-- TASK DETAILS --
Your answer should contain every line of the records, transcribed word for word.

-- STUDY MATERIAL --
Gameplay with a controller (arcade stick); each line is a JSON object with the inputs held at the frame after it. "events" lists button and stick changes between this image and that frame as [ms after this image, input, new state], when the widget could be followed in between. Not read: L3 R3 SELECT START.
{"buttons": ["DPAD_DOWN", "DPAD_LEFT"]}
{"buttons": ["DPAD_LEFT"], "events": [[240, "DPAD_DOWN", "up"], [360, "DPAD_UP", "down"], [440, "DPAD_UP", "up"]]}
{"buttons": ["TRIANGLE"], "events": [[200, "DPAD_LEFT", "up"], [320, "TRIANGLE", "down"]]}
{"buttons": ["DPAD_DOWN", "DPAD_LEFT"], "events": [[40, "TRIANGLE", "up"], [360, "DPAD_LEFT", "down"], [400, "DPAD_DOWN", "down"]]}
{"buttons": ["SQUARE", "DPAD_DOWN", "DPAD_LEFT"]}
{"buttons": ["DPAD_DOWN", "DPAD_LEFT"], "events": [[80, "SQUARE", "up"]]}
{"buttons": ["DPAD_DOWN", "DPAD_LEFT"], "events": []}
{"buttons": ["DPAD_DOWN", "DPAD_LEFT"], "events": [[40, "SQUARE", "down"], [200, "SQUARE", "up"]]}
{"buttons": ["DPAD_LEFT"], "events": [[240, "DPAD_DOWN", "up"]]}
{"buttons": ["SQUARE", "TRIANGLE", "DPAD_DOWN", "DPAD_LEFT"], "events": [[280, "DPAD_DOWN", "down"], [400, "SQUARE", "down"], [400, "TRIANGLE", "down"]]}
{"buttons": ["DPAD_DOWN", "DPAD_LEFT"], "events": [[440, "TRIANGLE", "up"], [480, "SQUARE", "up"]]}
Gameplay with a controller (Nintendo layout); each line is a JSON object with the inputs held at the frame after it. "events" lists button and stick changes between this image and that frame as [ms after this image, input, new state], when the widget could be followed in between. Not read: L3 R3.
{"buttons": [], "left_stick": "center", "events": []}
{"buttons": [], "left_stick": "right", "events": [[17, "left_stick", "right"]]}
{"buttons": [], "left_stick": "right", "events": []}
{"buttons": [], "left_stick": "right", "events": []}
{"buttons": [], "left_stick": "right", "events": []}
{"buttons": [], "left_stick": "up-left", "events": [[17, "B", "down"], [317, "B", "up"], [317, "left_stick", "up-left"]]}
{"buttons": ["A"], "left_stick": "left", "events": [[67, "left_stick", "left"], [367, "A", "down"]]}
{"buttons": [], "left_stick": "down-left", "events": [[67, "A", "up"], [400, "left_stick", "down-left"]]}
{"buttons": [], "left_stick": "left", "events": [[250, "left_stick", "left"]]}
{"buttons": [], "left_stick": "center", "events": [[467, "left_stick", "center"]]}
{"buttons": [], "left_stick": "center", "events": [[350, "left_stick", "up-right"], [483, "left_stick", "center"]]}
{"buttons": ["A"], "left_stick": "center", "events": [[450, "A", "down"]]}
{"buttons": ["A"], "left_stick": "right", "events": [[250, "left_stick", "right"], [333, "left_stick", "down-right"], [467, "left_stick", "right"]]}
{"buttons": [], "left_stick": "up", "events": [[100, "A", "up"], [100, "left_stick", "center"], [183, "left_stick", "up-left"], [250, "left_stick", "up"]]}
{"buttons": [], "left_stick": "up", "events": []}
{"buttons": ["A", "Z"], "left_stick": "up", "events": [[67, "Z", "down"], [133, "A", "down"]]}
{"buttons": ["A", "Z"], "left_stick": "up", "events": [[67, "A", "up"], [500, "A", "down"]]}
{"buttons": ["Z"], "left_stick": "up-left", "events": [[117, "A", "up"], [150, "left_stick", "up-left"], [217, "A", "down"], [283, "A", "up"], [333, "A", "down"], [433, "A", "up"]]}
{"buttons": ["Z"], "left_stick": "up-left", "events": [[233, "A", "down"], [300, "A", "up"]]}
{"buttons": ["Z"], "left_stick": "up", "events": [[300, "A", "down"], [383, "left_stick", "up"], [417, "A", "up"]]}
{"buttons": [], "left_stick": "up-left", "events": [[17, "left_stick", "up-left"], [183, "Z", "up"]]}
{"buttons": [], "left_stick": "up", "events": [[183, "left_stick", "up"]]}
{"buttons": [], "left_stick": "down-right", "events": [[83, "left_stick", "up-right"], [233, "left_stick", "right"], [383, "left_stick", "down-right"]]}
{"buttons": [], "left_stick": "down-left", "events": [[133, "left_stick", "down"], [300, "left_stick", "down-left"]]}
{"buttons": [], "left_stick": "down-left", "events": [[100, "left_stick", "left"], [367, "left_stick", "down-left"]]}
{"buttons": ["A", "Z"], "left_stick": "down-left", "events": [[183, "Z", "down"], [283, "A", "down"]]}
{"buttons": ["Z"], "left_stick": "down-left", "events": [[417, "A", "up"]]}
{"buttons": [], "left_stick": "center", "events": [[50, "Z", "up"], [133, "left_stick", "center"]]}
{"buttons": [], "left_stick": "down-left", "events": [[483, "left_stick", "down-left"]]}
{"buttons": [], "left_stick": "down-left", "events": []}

-- SOLUTION --
Gameplay with a controller (arcade stick); each line is a JSON object with the inputs held at the frame after it. "events" lists button and stick changes between this image and that frame as [ms after this image, input, new state], when the widget could be followed in between. Not read: L3 R3 SELECT START.
{"buttons": ["DPAD_DOWN", "DPAD_LEFT"]}
{"buttons": ["DPAD_LEFT"], "events": [[240, "DPAD_DOWN", "up"], [360, "DPAD_UP", "down"], [440, "DPAD_UP", "up"]]}
{"buttons": ["TRIANGLE"], "events": [[200, "DPAD_LEFT", "up"], [320, "TRIANGLE", "down"]]}
{"buttons": ["DPAD_DOWN", "DPAD_LEFT"], "events": [[40, "TRIANGLE", "up"], [360, "DPAD_LEFT", "down"], [400, "DPAD_DOWN", "down"]]}
{"buttons": ["SQUARE", "DPAD_DOWN", "DPAD_LEFT"]}
{"buttons": ["DPAD_DOWN", "DPAD_LEFT"], "events": [[80, "SQUARE", "up"]]}
{"buttons": ["DPAD_DOWN", "DPAD_LEFT"], "events": []}
{"buttons": ["DPAD_DOWN", "DPAD_LEFT"], "events": [[40, "SQUARE", "down"], [200, "SQUARE", "up"]]}
{"buttons": ["DPAD_LEFT"], "events": [[240, "DPAD_DOWN", "up"]]}
{"buttons": ["SQUARE", "TRIANGLE", "DPAD_DOWN", "DPAD_LEFT"], "events": [[280, "DPAD_DOWN", "down"], [400, "SQUARE", "down"], [400, "TRIANGLE", "down"]]}
{"buttons": ["DPAD_DOWN", "DPAD_LEFT"], "events": [[440, "TRIANGLE", "up"], [480, "SQUARE", "up"]]}
Gameplay with a controller (Nintendo layout); each line is a JSON object with the inputs held at the frame after it. "events" lists button and stick changes between this image and that frame as [ms after this image, input, new state], when the widget could be followed in between. Not read: L3 R3.
{"buttons": [], "left_stick": "center", "events": []}
{"buttons": [], "left_stick": "right", "events": [[17, "left_stick", "right"]]}
{"buttons": [], "left_stick": "right", "events": []}
{"buttons": [], "left_stick": "right", "events": []}
{"buttons": [], "left_stick": "right", "events": []}
{"buttons": [], "left_stick": "up-left", "events": [[17, "B", "down"], [317, "B", "up"], [317, "left_stick", "up-left"]]}
{"buttons": ["A"], "left_stick": "left", "events": [[67, "left_stick", "left"], [367, "A", "down"]]}
{"buttons": [], "left_stick": "down-left", "events": [[67, "A", "up"], [400, "left_stick", "down-left"]]}
{"buttons": [], "left_stick": "left", "events": [[250, "left_stick", "left"]]}
{"buttons": [], "left_stick": "center", "events": [[467, "left_stick", "center"]]}
{"buttons": [], "left_stick": "center", "events": [[350, "left_stick", "up-right"], [483, "left_stick", "center"]]}
{"buttons": ["A"], "left_stick": "center", "events": [[450, "A", "down"]]}
{"buttons": ["A"], "left_stick": "right", "events": [[250, "left_stick", "right"], [333, "left_stick", "down-right"], [467, "left_stick", "right"]]}
{"buttons": [], "left_stick": "up", "events": [[100, "A", "up"], [100, "left_stick", "center"], [183, "left_stick", "up-left"], [250, "left_stick", "up"]]}
{"buttons": [], "left_stick": "up", "events": []}
{"buttons": ["A", "Z"], "left_stick": "up", "events": [[67, "Z", "down"], [133, "A", "down"]]}
{"buttons": ["A", "Z"], "left_stick": "up", "events": [[67, "A", "up"], [500, "A", "down"]]}
{"buttons": ["Z"], "left_stick": "up-left", "events": [[117, "A", "up"], [150, "left_stick", "up-left"], [217, "A", "down"], [283, "A", "up"], [333, "A", "down"], [433, "A", "up"]]}
{"buttons": ["Z"], "left_stick": "up-left", "events": [[233, "A", "down"], [300, "A", "up"]]}
{"buttons": ["Z"], "left_stick": "up", "events": [[300, "A", "down"], [383, "left_stick", "up"], [417, "A", "up"]]}
{"buttons": [], "left_stick": "up-left", "events": [[17, "left_stick", "up-left"], [183, "Z", "up"]]}
{"buttons": [], "left_stick": "up", "events": [[183, "left_stick", "up"]]}
{"buttons": [], "left_stick": "down-right", "events": [[83, "left_stick", "up-right"], [233, "left_stick", "right"], [383, "left_stick", "down-right"]]}
{"buttons": [], "left_stick": "down-left", "events": [[133, "left_stick", "down"], [300, "left_stick", "down-left"]]}
{"buttons": [], "left_stick": "down-left", "events": [[100, "left_stick", "left"], [367, "left_stick", "down-left"]]}
{"buttons": ["A", "Z"], "left_stick": "down-left", "events": [[183, "Z", "down"], [283, "A", "down"]]}
{"buttons": ["Z"], "left_stick": "down-left", "events": [[417, "A", "up"]]}
{"buttons": [], "left_stick": "center", "events": [[50, "Z", "up"], [133, "left_stick", "center"]]}
{"buttons": [], "left_stick": "down-left", "events": [[483, "left_stick", "down-left"]]}
{"buttons": [], "left_stick": "down-left", "events": []}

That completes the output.